Microsoft may open an Innovation Center, a hub to help local residents and businesses access new technology opportunities, that would be its first in the nation. Victor Hoskins, the city’s deputy mayor, said Microsoft officials toured St. Elizabeths three times and that the company was “very serious.” about the idea.
“I’d like to see a Johns Hopkins-type of technology park,” Hoskins said.
A California company, MVM Technologies, plans to open an ink-jet manufacturing facility there.

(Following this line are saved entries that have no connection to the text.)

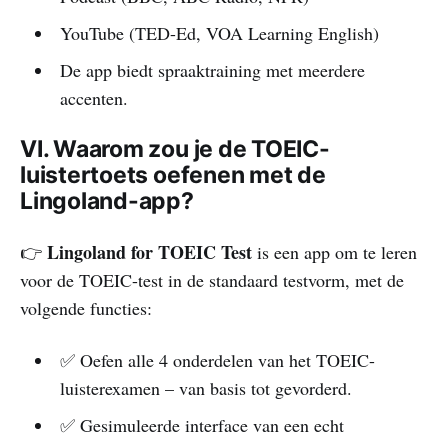
YouTube (TED-Ed, VOA Learning English)
De app biedt spraaktraining met meerdere
accenten.
VI. Waarom zou je de TOEIC-
luistertoets oefenen met de
Lingoland-app?
Lingoland for TOEIC Test
👉
is een app om te leren
voor de TOEIC-test in de standaard testvorm, met de
volgende functies:
✅ Oefen alle 4 onderdelen van het TOEIC-
luisterexamen – van basis tot gevorderd.
✅ Gesimuleerde interface van een echt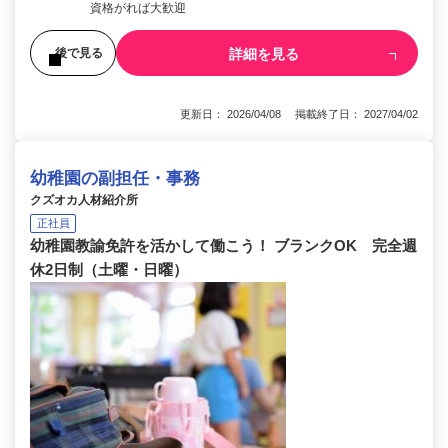
資格がれば大歓迎
詳細を見る
後で見る
更新日： 2026/04/08 掲載終了日： 2027/04/02
幼稚園の副担任・事務
クズオカ人材紹介所
正社員
幼稚園教諭免許を活かして働こう！ ブランクOK 完全週
休2日制（土曜・日曜）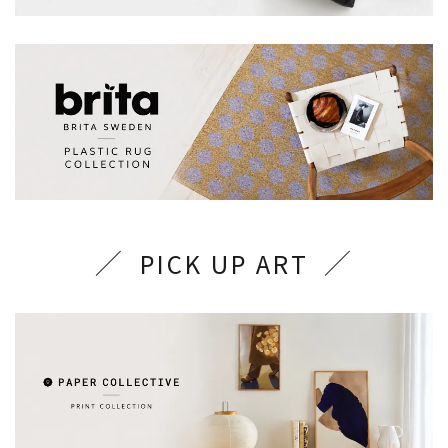
PICK UP ART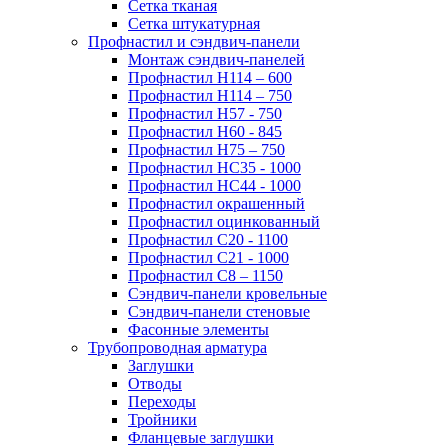
Сетка тканая
Сетка штукатурная
Профнастил и сэндвич-панели
Монтаж сэндвич-панелей
Профнастил Н114 – 600
Профнастил Н114 – 750
Профнастил Н57 - 750
Профнастил Н60 - 845
Профнастил Н75 – 750
Профнастил НС35 - 1000
Профнастил НС44 - 1000
Профнастил окрашенный
Профнастил оцинкованный
Профнастил С20 - 1100
Профнастил С21 - 1000
Профнастил С8 – 1150
Сэндвич-панели кровельные
Сэндвич-панели стеновые
Фасонные элементы
Трубопроводная арматура
Заглушки
Отводы
Переходы
Тройники
Фланцевые заглушки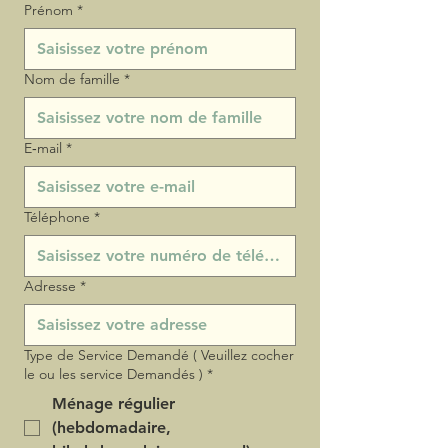
Prénom
*
Nom de famille
*
E‑mail
*
Téléphone
*
Adresse
*
Type de Service Demandé ( Veuillez cocher
le ou les service Demandés )
*
Ménage régulier
(hebdomadaire,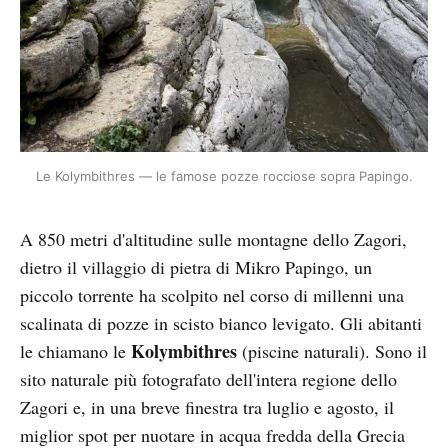
Le Kolymbithres — le famose pozze rocciose sopra Papingo.
A 850 metri d'altitudine sulle montagne dello Zagori,
dietro il villaggio di pietra di Mikro Papingo, un
piccolo torrente ha scolpito nel corso di millenni una
scalinata di pozze in scisto bianco levigato. Gli abitanti
Kolymbithres
le chiamano le
(piscine naturali). Sono il
sito naturale più fotografato dell'intera regione dello
Zagori e, in una breve finestra tra luglio e agosto, il
miglior spot per nuotare in acqua fredda della Grecia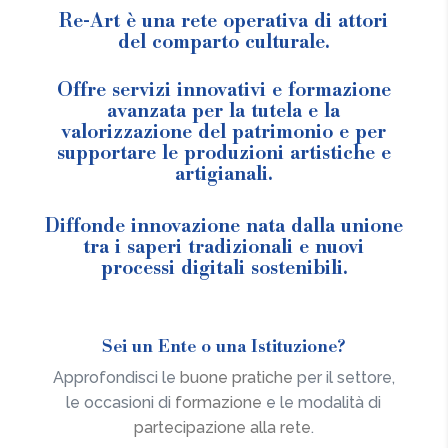
Re-Art è una rete operativa di attori
del comparto culturale.
Offre servizi innovativi e formazione
avanzata per la tutela e la
valorizzazione del patrimonio e per
supportare le produzioni artistiche e
artigianali.
Diffonde innovazione nata dalla unione
tra i saperi tradizionali e nuovi
processi digitali sostenibili.
Sei un Ente o una Istituzione?
Approfondisci le
buone pratiche
per il settore,
le occasioni di
formazione
e le modalità di
partecipazione alla rete
.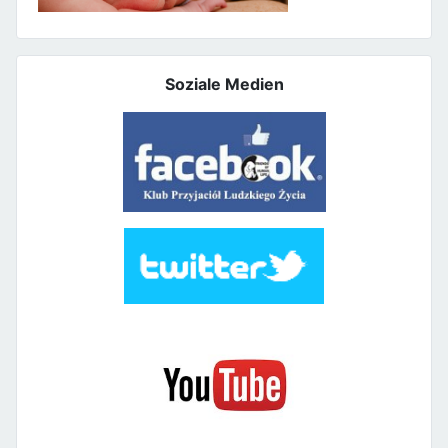
Soziale Medien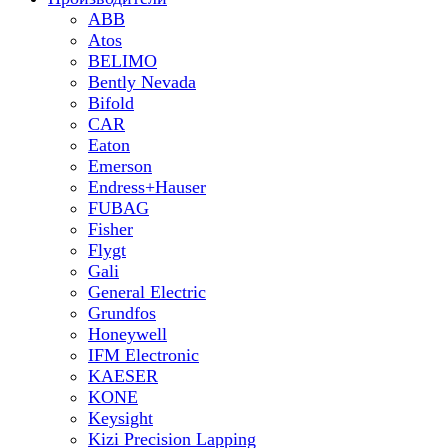
ABB
Atos
BELIMO
Bently Nevada
Bifold
CAR
Eaton
Emerson
Endress+Hauser
FUBAG
Fisher
Flygt
Gali
General Electric
Grundfos
Honeywell
IFM Electronic
KAESER
KONE
Keysight
Kizi Precision Lapping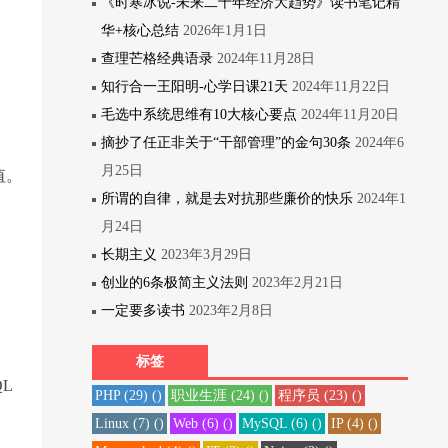
《时寒冰说-未来二十年经济大趋势》读书笔记精
华+核心总结
2026年1月1日
查理芒格经典语录
2024年11月28日
知行合一王阳明-心学日课21天
2024年11月22日
毛选中系统思维有10大核心要点
2024年11月20日
摘抄了任正非关于“干部管理”的金句30条
2024年6
月25日
值。
所谓的自律，就是去对抗那些廉价的快乐
2024年1
月24日
长期主义
2023年3月29日
创业的6条极简主义法则
2023年2月21日
一定要多读书
2023年2月8日
标签
QL
PHP
(29)
()
职业生涯
(24)
()
程序员
(23)
()
Linux
(7)
()
Web
(6)
()
MySQL
(6)
()
IP
(4)
()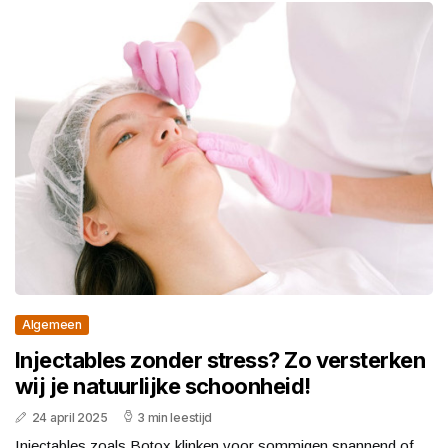
Algemeen
Injectables zonder stress? Zo versterken
wij je natuurlijke schoonheid!
24 april 2025
3 min leestijd
Injectables zoals Botox klinken voor sommigen spannend of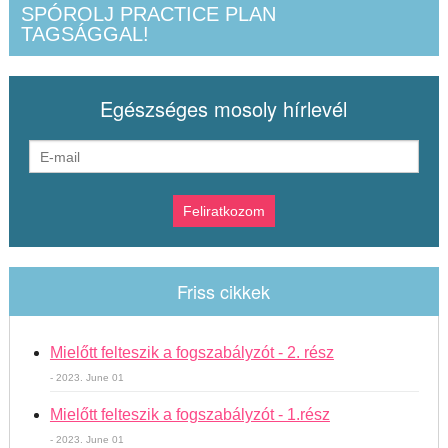
SPÓROLJ PRACTICE PLAN
TAGSÁGGAL!
Egészséges mosoly hírlevél
Friss cikkek
Mielőtt felteszik a fogszabályzót - 2. rész
- 2023. June 01
Mielőtt felteszik a fogszabályzót - 1.rész
- 2023. June 01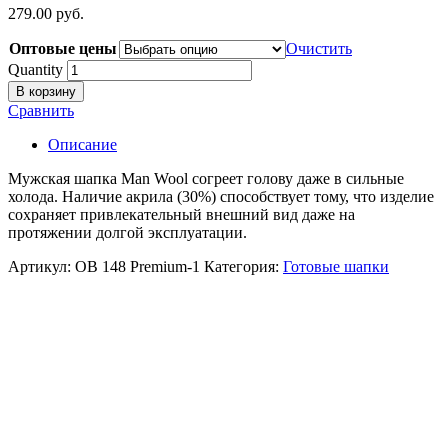
279.00
р
уб.
Оптовые цены
Очистить
Quantity
В корзину
Сравнить
Описание
Мужская шапка Man Wool согреет голову даже в сильные
холода. Наличие акрила (30%) способствует тому, что изделие
сохраняет привлекательный внешний вид даже на
протяжении долгой эксплуатации.
Артикул:
ОВ 148 Premium-1
Категория:
Готовые шапки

And the Chesapeake Crescent Initiative, an alliance of nine research universities in the region, imagined St. Elizabeths east as a science and innovation hub. Co-founded by former AOL executive George Vradenburg and Georgetown developer Hebert S. Miller, the group helped the city, Carnegie Mellon and Virginia Tech land a $532,000 grant to help spin off opportunities from DHS into the local technology community.
By December, at a meeting on St. Elizabeths convened by Chesapeake Crescent, the innovators were optimistic — even as they puzzled over the delays. Vradenburg asked: “How do you get things moving on the east campus well before things are happening on the west campus?”
Chris Cummiskey, Homeland Security’s deputy under secretary for management, addressed the crowd of academics, government officials and business leaders who were eager to hear about the future of his agency, which procured $83.3 billion in business from the private sector between 2005 and 2010.
“Things have changed,” Cummiskey said. “The ground has shifted. And we’ve had to be agile in response to those challenges. Sometimes better than others, quite honestly.”
Even so, Mica said, these are frugal times. Going forward, he expects the department “will be more of a security, connect-the-dots agency.”
“Congress isn’t going to give it money. And I think in the future things will only go there when we have a need for it,” the congressman said. “It may not be what was initially envisioned.”